→ **TEXT PASSAGE**

◆ ◆ ◆

After a perfect afternoon by the beach and walking through the pedestrian-only streets, we continued to Bari for our final stop for the night. Time was limited so we didn’t see much of the city except a wonderful, little, pizza place full of locals and the airport the next morning. My pizza was thin crusted with mushrooms and I absolutely ate the whole thing! We joined in singing happy birthday to a 5-year old boy at the next table and I was pleased when they shared birthday cake with us. While this was a simple and inexpensive dinner, it was perfect. Wish I could repeat this dinner once a week.

◆ ◆ ◆

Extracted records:
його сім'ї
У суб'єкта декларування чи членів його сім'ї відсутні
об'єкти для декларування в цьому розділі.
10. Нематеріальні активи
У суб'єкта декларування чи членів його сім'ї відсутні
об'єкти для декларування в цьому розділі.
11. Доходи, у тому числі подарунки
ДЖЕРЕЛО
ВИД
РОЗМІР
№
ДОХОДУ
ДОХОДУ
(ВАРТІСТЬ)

◆ ◆ ◆

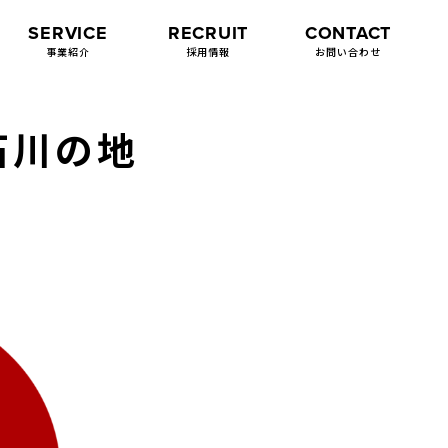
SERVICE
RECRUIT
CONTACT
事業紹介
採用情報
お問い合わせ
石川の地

◆ ◆ ◆

→ **WORK TO COMPLETE**
A. Check three statements against the Bari dinner passage above and say whether each one agrees with it: (i) the narrator's pizza was topped with mushrooms, (ii) the boy at the next table was turning six, and (iii) the travelers saw a lot of Bari. For each, answer yes or no and quote the words from the passage that decide it.
B. Pick up the Bari dinner passage above after its last sentence and keep writing.

→ **ANSWERS IN ORDER**
A.
(i) Yes: "My pizza was thin crusted with mushrooms"
(ii) No: "a 5-year old boy"
(iii) No: "we didn’t see much of the city"

B.
Back at La Spezia we embarked on seeing as much as possible of the Liguria region (northwest Italy) which is adjacent to Tuscany. I’ve seen Florence and Pisa twice before so, while they’re both wonderful, I skipped them and headed to Cinque Terre, meaning “five lands.” Another UNESCO World Heritage site, Cinque Terre is just west of La Spezia and comprises five villages — Monterosso al Mare, Vernazza, Corniglia, Manarola, and Riomaggiore. The footpath connecting them was closed due to mud slides earlier in the week but we took a train to Vernazza and Manarola. When/if I have the brilliant opportunity to return here, I’d love to walk the Azure Trail (Sentiero Azzurro) trail that connects all 5 towns; 7.5 miles (12 kilometers) long and a 2,000 ft (600 meter) elevation change. I can’t imagine living in one of these tiny towns balanced on the cliffs. On the way to Cinque Terre and traveling among the 5 towns, the train passes through tunnels and over rails perched on the edge that make you dizzy if you look down. I didn’t see any cars or roads that might accommodate them but I assume they’re inland and available when needed.

Yes, Cinque Terre is exciting and amazingly picturesque but so are many of the other coastal towns that aren’t full of tourists. Porto Venere is 45 km away and is absolutely delightful in every regard. Well known for being the home and favorite writing spot of Lord Byron, this inlet on the rocky shore is called “Grotta di Lord Byron” for the English poet who drew inspiration from it. If places can inspire creativity, this is surely one the best.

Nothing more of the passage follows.